Pastors simply need time to pull back and spend time with their families. Most people don’t realize how busy pastors are on the weekends, so by letting others preach you are giving them a chance to spend a normal weekend with the family on occasion.
Planning and Preparing
Pastors need time to plan and prepare. Time where they can slow down and simply listen to God’s voice and direction for the church. It is great to have weeks where the pastor can focus on prayer and study, without the added responsibility of putting together a message. There are events that need to be planned, upcoming sermon series to map out, calls that need to be made, administrative details that need following up, and people that need to be discipled. In a healthy church, the pastor needs time to lead, and stepping away from the pulpit on a regular basis helps the pastor and it helps the church.
Ephesians 4:11-12 tells us that our job is to equip the saints. As a church, we will have a far greater impact if we continue to develop and train gifted teachers. This doesn’t mean just anyone can stand up and preach on Sunday mornings, but for those who excel in teaching in our LifeGroup system, this is a great next step. 1 Timothy 3:2 lists one of the requirements for elders is the ability to teach. Although this can take other forms such as writing or one-on-one teaching, several of our elders have the gift of public teaching. For me, it helps to know we have guys who are solid in their theology and can stand up and preach boldly. I can guarantee that most gifted pastors weren’t great public speakers when they first started preaching. It takes time and it takes practice to become comfortable preaching in front of a crowd.

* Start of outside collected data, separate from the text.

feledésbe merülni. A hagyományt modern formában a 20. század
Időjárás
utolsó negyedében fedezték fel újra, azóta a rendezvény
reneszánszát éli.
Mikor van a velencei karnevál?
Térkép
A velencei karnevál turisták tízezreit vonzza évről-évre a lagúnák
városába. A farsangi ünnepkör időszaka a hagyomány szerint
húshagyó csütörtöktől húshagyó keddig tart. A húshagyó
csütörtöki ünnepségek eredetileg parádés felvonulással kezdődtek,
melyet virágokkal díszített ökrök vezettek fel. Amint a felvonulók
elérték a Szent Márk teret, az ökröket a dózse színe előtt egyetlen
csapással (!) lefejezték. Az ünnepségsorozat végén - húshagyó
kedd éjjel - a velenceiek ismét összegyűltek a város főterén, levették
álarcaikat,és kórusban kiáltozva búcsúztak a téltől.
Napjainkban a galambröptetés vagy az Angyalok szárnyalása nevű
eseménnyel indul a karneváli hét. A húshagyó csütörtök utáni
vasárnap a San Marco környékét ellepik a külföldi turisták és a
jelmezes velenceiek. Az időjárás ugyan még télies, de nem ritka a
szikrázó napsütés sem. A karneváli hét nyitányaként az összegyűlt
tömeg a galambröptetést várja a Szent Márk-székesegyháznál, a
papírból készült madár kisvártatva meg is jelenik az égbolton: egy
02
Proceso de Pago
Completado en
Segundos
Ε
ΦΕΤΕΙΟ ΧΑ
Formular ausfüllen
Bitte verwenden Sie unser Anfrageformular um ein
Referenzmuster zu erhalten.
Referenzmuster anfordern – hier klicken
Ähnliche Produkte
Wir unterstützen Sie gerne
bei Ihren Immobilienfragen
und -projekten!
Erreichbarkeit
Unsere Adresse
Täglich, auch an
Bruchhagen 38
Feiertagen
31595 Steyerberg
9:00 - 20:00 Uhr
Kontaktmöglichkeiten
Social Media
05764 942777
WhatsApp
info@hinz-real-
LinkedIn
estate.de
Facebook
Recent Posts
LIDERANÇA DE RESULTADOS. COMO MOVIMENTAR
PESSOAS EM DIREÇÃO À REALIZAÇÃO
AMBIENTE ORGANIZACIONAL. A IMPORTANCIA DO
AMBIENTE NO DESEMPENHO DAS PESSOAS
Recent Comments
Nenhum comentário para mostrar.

We also need to realize that people respond differently to preaching styles. While one person may love my style, another may very well be reached more effectively by someone else. I pray that we don’t turn church into an “Idol” style competition where preachers are judged on style rather than substance. Unfortunately, that is what happens far too often in the church world. People pick and choose what church to attend based on the personality of the pastor, and then they complain whenever anyone else shares from the pulpit. It shouldn’t be that way!
Here’s what you need to ask each time
- Is the Word of God preached?
- Is Jesus lifted up?
- Are believers built up?
- Is the Gospel clearly proclaimed?
If those things are happening, then you can celebrate, even if the person preaching may have a style that you don’t prefer.